Given data:
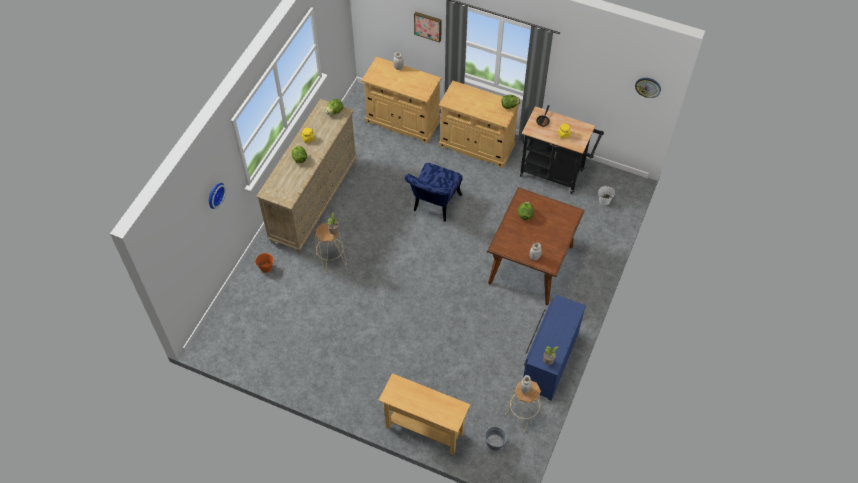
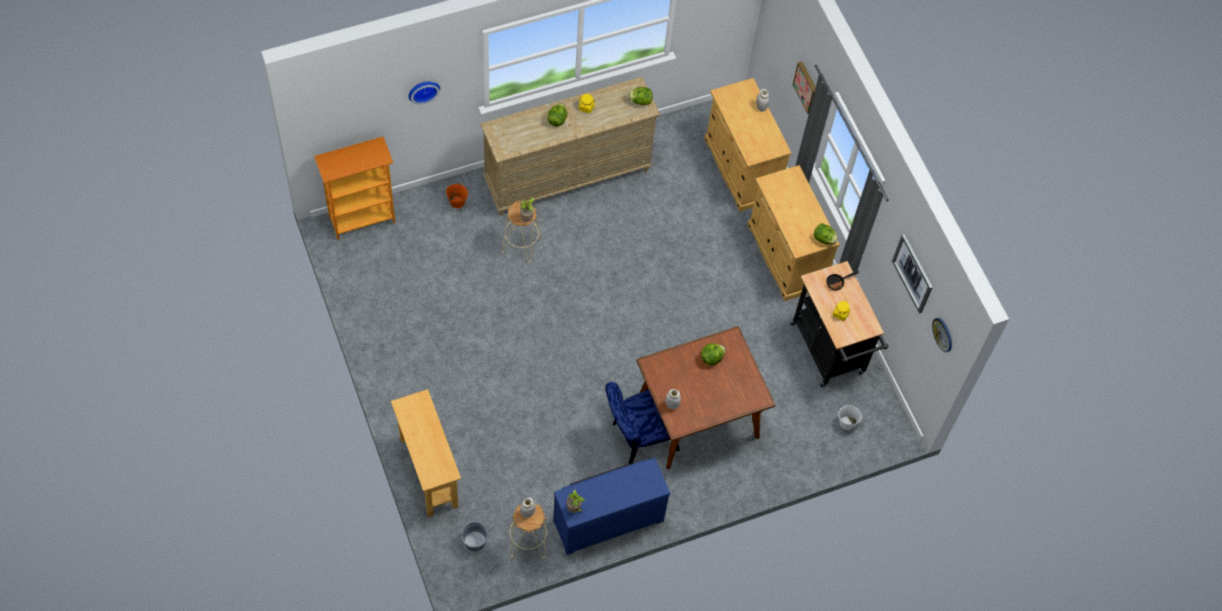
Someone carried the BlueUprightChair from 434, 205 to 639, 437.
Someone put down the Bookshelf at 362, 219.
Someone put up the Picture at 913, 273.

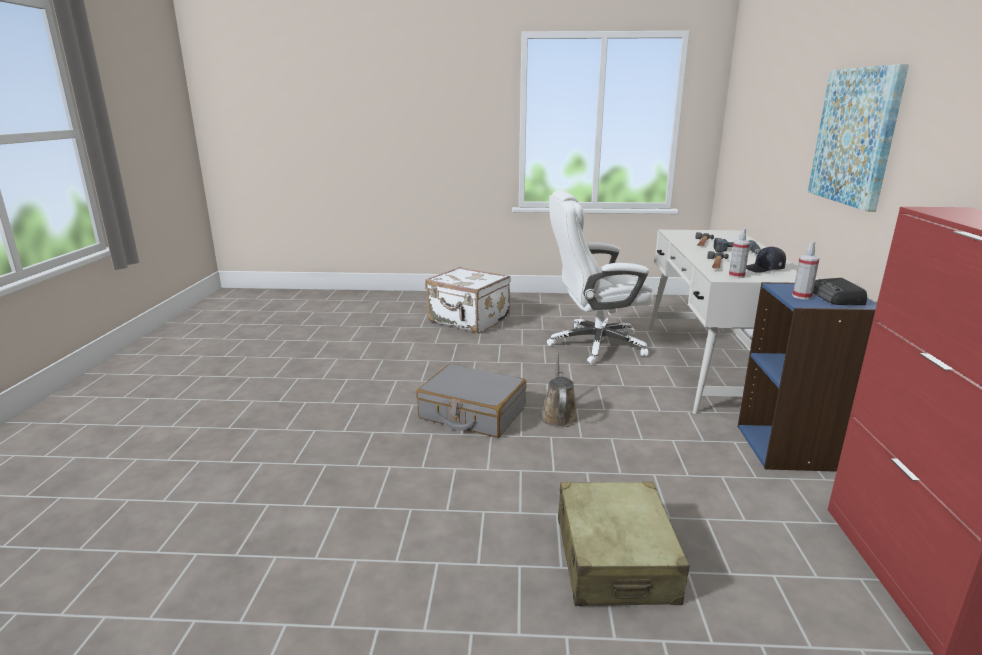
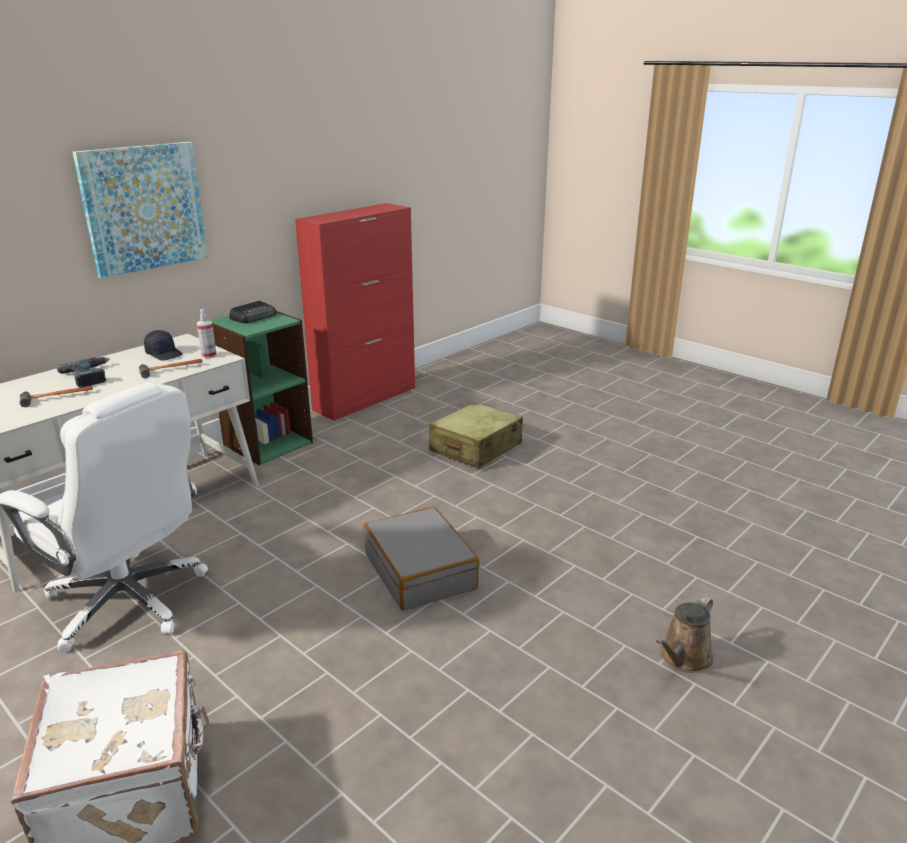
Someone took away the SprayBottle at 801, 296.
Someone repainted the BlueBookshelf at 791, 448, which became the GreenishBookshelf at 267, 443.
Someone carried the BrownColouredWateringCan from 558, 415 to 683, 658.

--

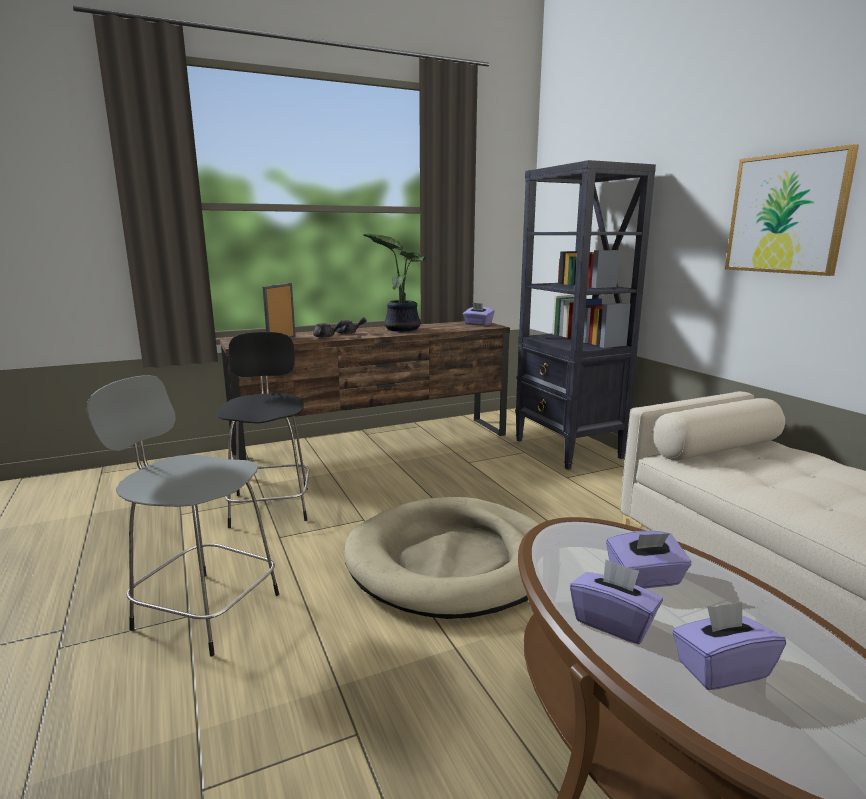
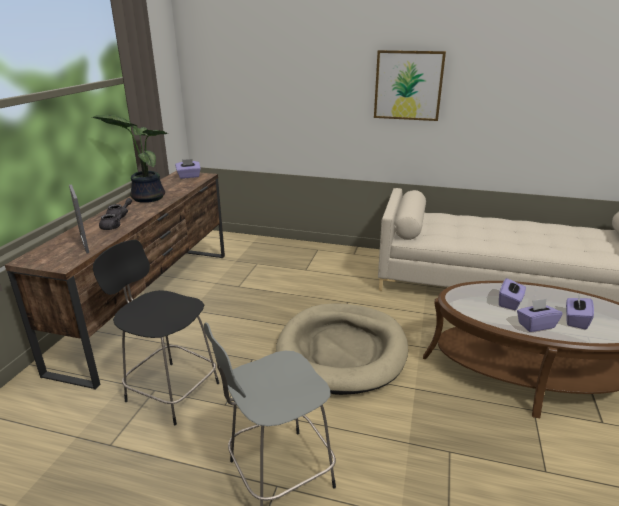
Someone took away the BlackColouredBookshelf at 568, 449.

---

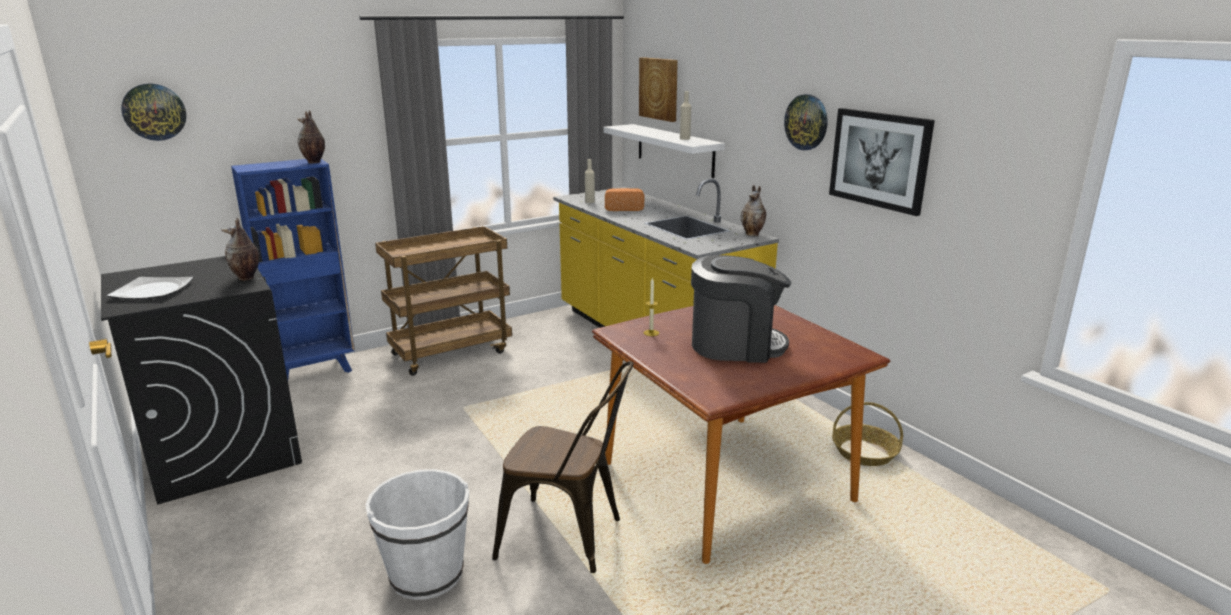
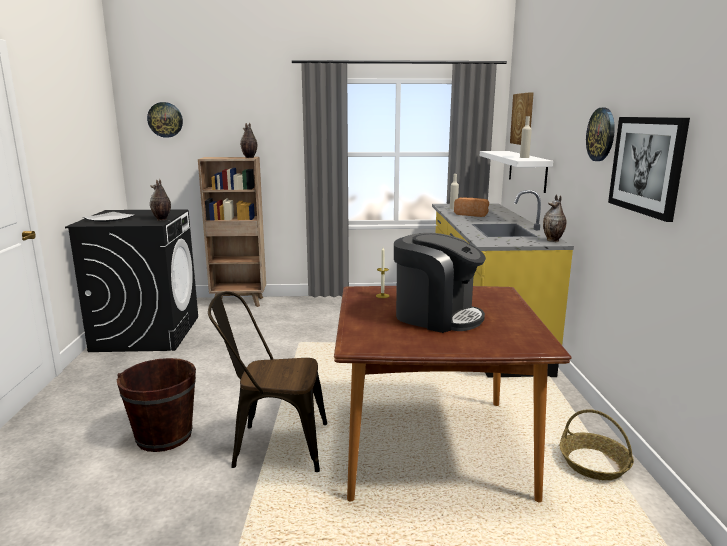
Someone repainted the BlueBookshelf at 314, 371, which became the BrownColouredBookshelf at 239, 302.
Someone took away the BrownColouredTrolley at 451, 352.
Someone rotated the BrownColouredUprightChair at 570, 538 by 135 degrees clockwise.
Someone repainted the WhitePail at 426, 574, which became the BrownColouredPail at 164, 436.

Work to complete: Each line above from the one with "Someone carried the BlueUprightChair" up to and including the one with "Someone put down the Bookshelf at 362, 219." must be set down exactly, and no line outside that span may appear.

Response below:
Someone carried the BlueUprightChair from 434, 205 to 639, 437.
Someone put down the Bookshelf at 362, 219.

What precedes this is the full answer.